Try it
If a line in the listing carries the word "RESET", return a copy of that line.

(Study material)

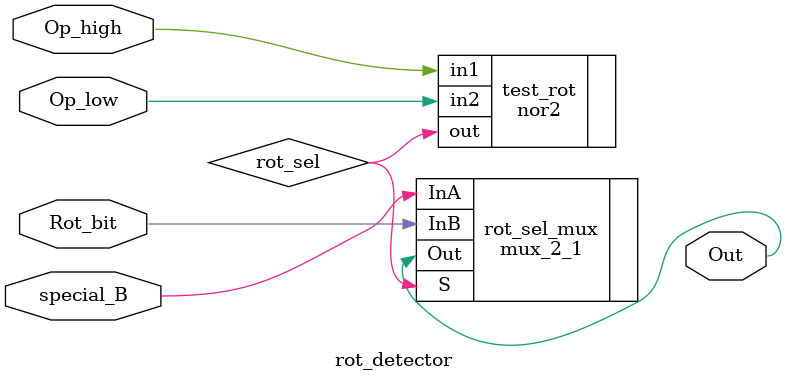
<source format=v>
module rot_detector(Op_high, Op_low,Rot_bit,special_B,Out);
input Op_high;
input Op_low;
input Rot_bit;
input special_B;
output Out;

wire rot_sel;// for stage 2, rot_sel==1 means op is rotation, In_stage_2_A[14] should connect to port B of 2nd mux
nor2 test_rot(.in1(Op_high),.in2(Op_low),.out(rot_sel));
mux_2_1 rot_sel_mux(.InA(special_B),.InB(Rot_bit),.S(rot_sel),.Out(Out));

endmodule

</source>
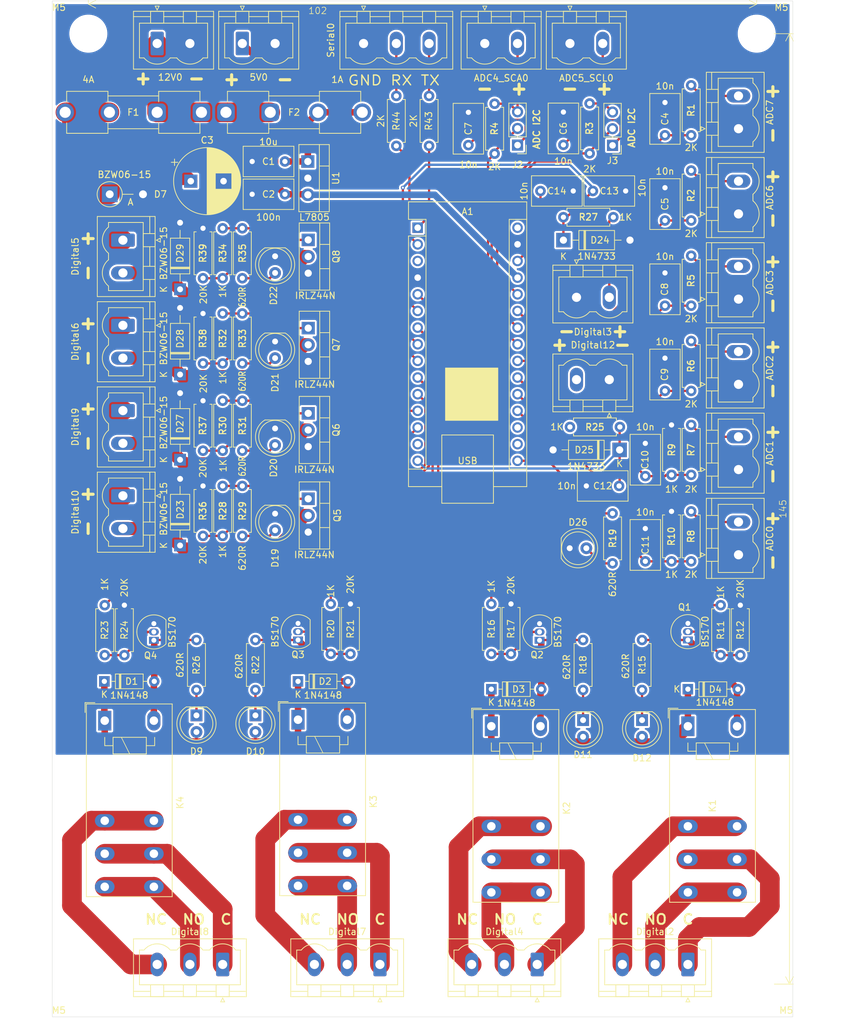
<source format=kicad_pcb>
(kicad_pcb
	(version 20241229)
	(generator "pcbnew")
	(generator_version "9.0")
	(general
		(thickness 1.6)
		(legacy_teardrops no)
	)
	(paper "A4")
	(layers
		(0 "F.Cu" signal)
		(2 "B.Cu" signal)
		(9 "F.Adhes" user "F.Adhesive")
		(11 "B.Adhes" user "B.Adhesive")
		(13 "F.Paste" user)
		(15 "B.Paste" user)
		(5 "F.SilkS" user "F.Silkscreen")
		(7 "B.SilkS" user "B.Silkscreen")
		(1 "F.Mask" user)
		(3 "B.Mask" user)
		(17 "Dwgs.User" user "User.Drawings")
		(19 "Cmts.User" user "User.Comments")
		(21 "Eco1.User" user "User.Eco1")
		(23 "Eco2.User" user "User.Eco2")
		(25 "Edge.Cuts" user)
		(27 "Margin" user)
		(31 "F.CrtYd" user "F.Courtyard")
		(29 "B.CrtYd" user "B.Courtyard")
		(35 "F.Fab" user)
		(33 "B.Fab" user)
		(39 "User.1" user)
		(41 "User.2" user)
		(43 "User.3" user)
		(45 "User.4" user)
	)
	(setup
		(stackup
			(layer "F.SilkS"
				(type "Top Silk Screen")
			)
			(layer "F.Paste"
				(type "Top Solder Paste")
			)
			(layer "F.Mask"
				(type "Top Solder Mask")
				(thickness 0.01)
			)
			(layer "F.Cu"
				(type "copper")
				(thickness 0.035)
			)
			(layer "dielectric 1"
				(type "core")
				(thickness 1.51)
				(material "FR4")
				(epsilon_r 4.5)
				(loss_tangent 0.02)
			)
			(layer "B.Cu"
				(type "copper")
				(thickness 0.035)
			)
			(layer "B.Mask"
				(type "Bottom Solder Mask")
				(thickness 0.01)
			)
			(layer "B.Paste"
				(type "Bottom Solder Paste")
			)
			(layer "B.SilkS"
				(type "Bottom Silk Screen")
			)
			(copper_finish "None")
			(dielectric_constraints no)
		)
		(pad_to_mask_clearance 0)
		(allow_soldermask_bridges_in_footprints no)
		(tenting front back)
		(pcbplotparams
			(layerselection 0x00000000_00000000_55555555_5755f5ff)
			(plot_on_all_layers_selection 0x00000000_00000000_00000000_00000000)
			(disableapertmacros no)
			(usegerberextensions no)
			(usegerberattributes yes)
			(usegerberadvancedattributes yes)
			(creategerberjobfile yes)
			(dashed_line_dash_ratio 12.000000)
			(dashed_line_gap_ratio 3.000000)
			(svgprecision 4)
			(plotframeref no)
			(mode 1)
			(useauxorigin no)
			(hpglpennumber 1)
			(hpglpenspeed 20)
			(hpglpendiameter 15.000000)
			(pdf_front_fp_property_popups yes)
			(pdf_back_fp_property_popups yes)
			(pdf_metadata yes)
			(pdf_single_document no)
			(dxfpolygonmode yes)
			(dxfimperialunits yes)
			(dxfusepcbnewfont yes)
			(psnegative no)
			(psa4output no)
			(plot_black_and_white yes)
			(plotinvisibletext no)
			(sketchpadsonfab no)
			(plotpadnumbers no)
			(hidednponfab no)
			(sketchdnponfab yes)
			(crossoutdnponfab yes)
			(subtractmaskfromsilk no)
			(outputformat 1)
			(mirror no)
			(drillshape 1)
			(scaleselection 1)
			(outputdirectory "")
		)
	)
	(net 0 "")
	(net 1 "GND")
	(net 2 "+5V")
	(net 3 "Net-(12V0-Pin_1)")
	(net 4 "Net-(A1-D9)")
	(net 5 "Net-(A1-D4)")
	(net 6 "Net-(A1-D6)")
	(net 7 "Net-(A1-D3)")
	(net 8 "Net-(A1-D5)")
	(net 9 "Net-(A1-D13)")
	(net 10 "Net-(A1-A5)")
	(net 11 "unconnected-(A1-3V3-Pad17)")
	(net 12 "Net-(A1-A7)")
	(net 13 "Net-(A1-D10)")
	(net 14 "unconnected-(A1-AREF-Pad18)")
	(net 15 "Net-(A1-D7)")
	(net 16 "Net-(A1-D2)")
	(net 17 "Net-(A1-D8)")
	(net 18 "Net-(A1-A3)")
	(net 19 "unconnected-(A1-~{RESET}-Pad3)")
	(net 20 "unconnected-(A1-VIN-Pad30)")
	(net 21 "Net-(A1-A1)")
	(net 22 "Net-(A1-D0{slash}RX)")
	(net 23 "Net-(A1-D1{slash}TX)")
	(net 24 "Net-(A1-A4)")
	(net 25 "Net-(A1-A0)")
	(net 26 "Net-(A1-A2)")
	(net 27 "Net-(A1-~{RESET}-Pad28)")
	(net 28 "Net-(A1-D12)")
	(net 29 "Net-(A1-A6)")
	(net 30 "Net-(ADC0-Pin_2)")
	(net 31 "Net-(ADC1-Pin_2)")
	(net 32 "Net-(ADC2-Pin_2)")
	(net 33 "Net-(ADC3-Pin_2)")
	(net 34 "Net-(ADC4_SCA0-Pin_2)")
	(net 35 "Net-(ADC5_SCL0-Pin_2)")
	(net 36 "Net-(ADC6-Pin_2)")
	(net 37 "Net-(ADC7-Pin_2)")
	(net 38 "Net-(U1-IN)")
	(net 39 "+12V")
	(net 40 "Net-(J3-Pin_1)")
	(net 41 "Net-(D1-A)")
	(net 42 "Net-(D2-A)")
	(net 43 "Net-(D3-A)")
	(net 44 "Net-(D4-A)")
	(net 45 "Net-(D9-K)")
	(net 46 "Net-(D10-K)")
	(net 47 "Net-(D11-K)")
	(net 48 "Net-(D12-K)")
	(net 49 "Net-(D19-A)")
	(net 50 "Net-(D20-A)")
	(net 51 "Net-(D21-A)")
	(net 52 "Net-(D22-A)")
	(net 53 "Net-(D23-K)")
	(net 54 "Net-(D26-A)")
	(net 55 "Net-(D27-K)")
	(net 56 "Net-(D28-K)")
	(net 57 "Net-(D29-K)")
	(net 58 "Net-(Digital2-Pin_1)")
	(net 59 "Net-(Digital2-Pin_2)")
	(net 60 "Net-(Digital2-Pin_3)")
	(net 61 "Net-(Digital3-Pin_2)")
	(net 62 "Net-(Digital4-Pin_1)")
	(net 63 "Net-(Digital4-Pin_2)")
	(net 64 "Net-(Digital4-Pin_3)")
	(net 65 "Net-(Digital7-Pin_2)")
	(net 66 "Net-(Digital7-Pin_1)")
	(net 67 "Net-(Digital7-Pin_3)")
	(net 68 "Net-(Digital8-Pin_3)")
	(net 69 "Net-(Digital8-Pin_2)")
	(net 70 "Net-(Digital8-Pin_1)")
	(net 71 "Net-(Digital12-Pin_2)")
	(net 72 "Net-(Q1-G)")
	(net 73 "Net-(Q2-G)")
	(net 74 "Net-(Q3-G)")
	(net 75 "Net-(Q4-G)")
	(net 76 "Net-(Q8-G)")
	(net 77 "Net-(Q5-G)")
	(net 78 "Net-(Q6-G)")
	(net 79 "Net-(Q7-G)")
	(net 80 "Net-(Serial0-Pin_3)")
	(net 81 "Net-(Serial0-Pin_2)")
	(net 82 "Net-(J2-Pin_1)")
	(net 83 "unconnected-(A1-D11-Pad14)")
	(footprint "Resistor_THT:R_Axial_DIN0207_L6.3mm_D2.5mm_P7.62mm_Horizontal" (layer "F.Cu") (at 71.5 32.5 -90))
	(footprint "Resistor_THT:R_Axial_DIN0207_L6.3mm_D2.5mm_P7.62mm_Horizontal" (layer "F.Cu") (at 48 52.69 -90))
	(footprint "Resistor_THT:R_Axial_DIN0207_L6.3mm_D2.5mm_P7.62mm_Horizontal" (layer "F.Cu") (at 42 86.62 90))
	(footprint "Resistor_THT:R_Axial_DIN0207_L6.3mm_D2.5mm_P7.62mm_Horizontal" (layer "F.Cu") (at 27 110.19 -90))
	(footprint "LED_THT:LED_D5.0mm" (layer "F.Cu") (at 41 127 -90))
	(footprint "Diode_THT:D_DO-41_SOD81_P10.16mm_Horizontal" (layer "F.Cu") (at 97 54.5))
	(footprint "Capacitor_THT:C_Disc_D7.5mm_W4.4mm_P5.00mm" (layer "F.Cu") (at 109.5 90.5 90))
	(footprint "Connector_Phoenix_MSTB:PhoenixContact_MSTBVA_2,5_2-G_1x02_P5.00mm_Vertical" (layer "F.Cu") (at 35 24.5))
	(footprint "Resistor_THT:R_Axial_DIN0207_L6.3mm_D2.5mm_P7.62mm_Horizontal" (layer "F.Cu") (at 42 99.62 90))
	(footprint "Resistor_THT:R_Axial_DIN0207_L6.3mm_D2.5mm_P7.62mm_Horizontal" (layer "F.Cu") (at 101 41.27 90))
	(footprint "LED_THT:LED_D5.0mm" (layer "F.Cu") (at 97.96 101.5))
	(footprint "Resistor_THT:R_Axial_DIN0207_L6.3mm_D2.5mm_P7.62mm_Horizontal" (layer "F.Cu") (at 61.5 110 -90))
	(footprint "Connector_Phoenix_MSTB:PhoenixContact_MSTBVA_2,5_2-G_1x02_P5.00mm_Vertical" (layer "F.Cu") (at 104 75.7775 180))
	(footprint "Capacitor_THT:C_Disc_D7.5mm_W4.4mm_P5.00mm" (layer "F.Cu") (at 98.5 47 180))
	(footprint "Diode_THT:D_DO-35_SOD27_P7.62mm_Horizontal" (layer "F.Cu") (at 116 123))
	(footprint "Resistor_THT:R_Axial_DIN0207_L6.3mm_D2.5mm_P7.62mm_Horizontal" (layer "F.Cu") (at 116.5 38.5 90))
	(footprint "Capacitor_THT:C_Disc_D7.5mm_W4.4mm_P5.00mm" (layer "F.Cu") (at 112.5 51.5 90))
	(footprint "Resistor_THT:R_Axial_DIN0207_L6.3mm_D2.5mm_P7.62mm_Horizontal" (layer "F.Cu") (at 30 117.81 90))
	(footprint "Diode_THT:D_DO-35_SOD27_P7.62mm_Horizontal" (layer "F.Cu") (at 26.94 121.81))
	(footprint "Module:Arduino_Nano" (layer "F.Cu") (at 74.76 52.6))
	(footprint "Resistor_THT:R_Axial_DIN0207_L6.3mm_D2.5mm_P7.62mm_Horizontal" (layer "F.Cu") (at 97 51))
	(footprint "Resistor_THT:R_Axial_DIN0207_L6.3mm_D2.5mm_P7.62mm_Horizontal" (layer "F.Cu") (at 100 115.5 -90))
	(footprint "Resistor_THT:R_Axial_DIN0207_L6.3mm_D2.5mm_P7.62mm_Horizontal" (layer "F.Cu") (at 64.5 117.62 90))
	(footprint "Resistor_THT:R_Axial_DIN0207_L6.3mm_D2.5mm_P7.62mm_Horizontal" (layer "F.Cu") (at 48 92 -90))
	(footprint "Package_TO_SOT_THT:TO-92_Inline" (layer "F.Cu") (at 93.36 115.54 90))
	(footprint "Capacitor_THT:CP_Radial_D10.0mm_P5.00mm" (layer "F.Cu") (at 40.132323 45.5))
	(footprint "Resistor_THT:R_Axial_DIN0207_L6.3mm_D2.5mm_P7.62mm_Horizontal"
		(layer "F.Cu")
		(uuid "336942d6-69e1-40af-ba37-bd64712d28f1")
		(at 116.5 64.5 90)
		(descr "Resistor, Axial_DIN0207 series, Axial, Horizontal, pin pitch=7.62mm, 0.25W = 1/4W, length*diameter=6.3*2.5mm^2, http://cdn-reichelt.de/documents/datenblatt/B400/1_4W%23YAG.pdf")
		(tags "Resistor Axial_DIN0207 series Axial Horizontal pin pitch 7.62mm 0.25W = 1/4W length 6.3mm diameter 2.5mm")
		(property "Reference" "R5"
			(at 3.814 -0.044 90)
			(layer "F.SilkS")
			(uuid "c1aac2bf-2d78-4af1-b0f1-e300baf1bc6d")
			(effects
				(font
					(size 1
... [928555 chars truncated]
</source>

(End Study material)

Answer for the task
	(net 19 "unconnected-(A1-~{RESET}-Pad3)")
	(net 27 "Net-(A1-~{RESET}-Pad28)")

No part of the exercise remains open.